Jazz and classical room
Adjacent to the classical aisle was a room filled with jazz records and additional classical stock, including some intriguing-looking box sets. “we have one of the biggest jazz music collections you will ever find… we love jazz,” Jerry said.
Some jazz records at Jerry’s
“Dixieland, traditional, be-bop, modern, big band, we’ve got it.”
Classical box sets, among other great music
Wow, so many records… so many types- more than I expected. It was all kind of mind boggling. Yet there were still a few surprises in store.
The Spoken Word
Jerry led me to a small section as we worked our way back towards the front of the store. “This stuff is all the spoken word… speeches by John F. Kennedy, Winston Churchill, biographies, stories, things like that.” Who would have thought you would find JFK and Sir Winston Churchill records sitting next to each other, anywhere?
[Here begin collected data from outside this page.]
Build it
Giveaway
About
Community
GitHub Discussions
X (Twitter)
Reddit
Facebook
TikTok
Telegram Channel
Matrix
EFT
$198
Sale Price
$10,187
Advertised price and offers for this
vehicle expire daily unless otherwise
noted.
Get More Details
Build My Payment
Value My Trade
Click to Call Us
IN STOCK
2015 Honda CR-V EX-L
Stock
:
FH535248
Perpendicular to the spoken word was a long aisle that ran all the way to the front of the store,loaded with soul records. “We sell a lot of soul, it does really well for us,” Jerry said.
Thousands of soul records
Around the corner from the spoken word was another long aisle, filled with records, of course! A man was working in the aisle. “Don, this is Fran,” Jerry said, introducing me. “Fran worked at National Record Mart for 38 years and now he helps me. He helps manage the classical, jazz, vocalists, spoken word, children’s, movie soundtrack, and broadway show records.”
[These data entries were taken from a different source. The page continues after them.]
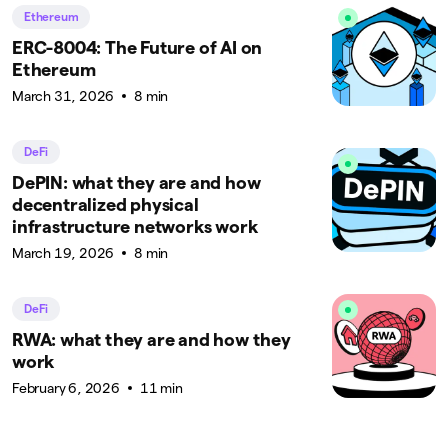
Ethereum
ERC-8004: The Future of AI on
Ethereum
March 31, 2026
8 min
DeFi
DePIN: what they are and how
decentralized physical
infrastructure networks work
March 19, 2026
8 min
DeFi
RWA: what they are and how they
work
February 6, 2026
11 min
Fran- another music expert
Taking over while Jerry went back into the main part of the store to wait on customers, Fran started with the children’s records. “We have an amazing variety of children’s records,” he said, showing me some examples.
A quick look through the bins revealed several interesting and obscure titles… Romper Room, Disney’s “Small World”, and Mr. Rogers… is there ANYTHING this guy doesn’t have on vinyl?
A little bit of trivia for you- Fred “Mr.” Rogers produced his television show in Pittsburgh and was a Squirrel Hill resident for most of his life- right in the same neigborhood as Jerry’s. I later asked Jerry if Mr. Rogers was ever a customer. “Fred Rogers? Nah, I never saw him in here.”
The aisle leading from the children’s aisle was filled with soundtracks and broadway shows. “We have a nice collection of them that have never been opened… still sealed from the factory!” Fran said. I noticed some quadraphonic records off to my right, too. Wonder who still has gear to play them? I have picked up more than a few soundtracks myself here, including such cool ones as the soundtrack to the movie “Patton” starring George C. Scott, Dr. Zhivago, and Fiddler on the Roof.
My tour completed, I thanked Jerry and headed home, blown away by the depth and breadth of his store, as well as his knowledge or music. I wrote this piece and edited all the photographs while listening to records I bought from Jerry’s… the soundtrack from The Spy Who Loved Me, Memories Aux Bruxelles, the official music from the Brussels World’s Fair, Boz Scagg’s Hits! and Rush’s Exit Stage Left. Neat music, some of it hard to find, and only $14 for all four! As a vinyl lover I felt lucky to live in Pittsburgh, and lucky to have someone like Jerry watching over this amazing treasure trove of music and history. If you are a vinyl lover as I am, it is worth a pilgrimage to Pittsburgh to see this place… just bring a lot of money and a U-Haul!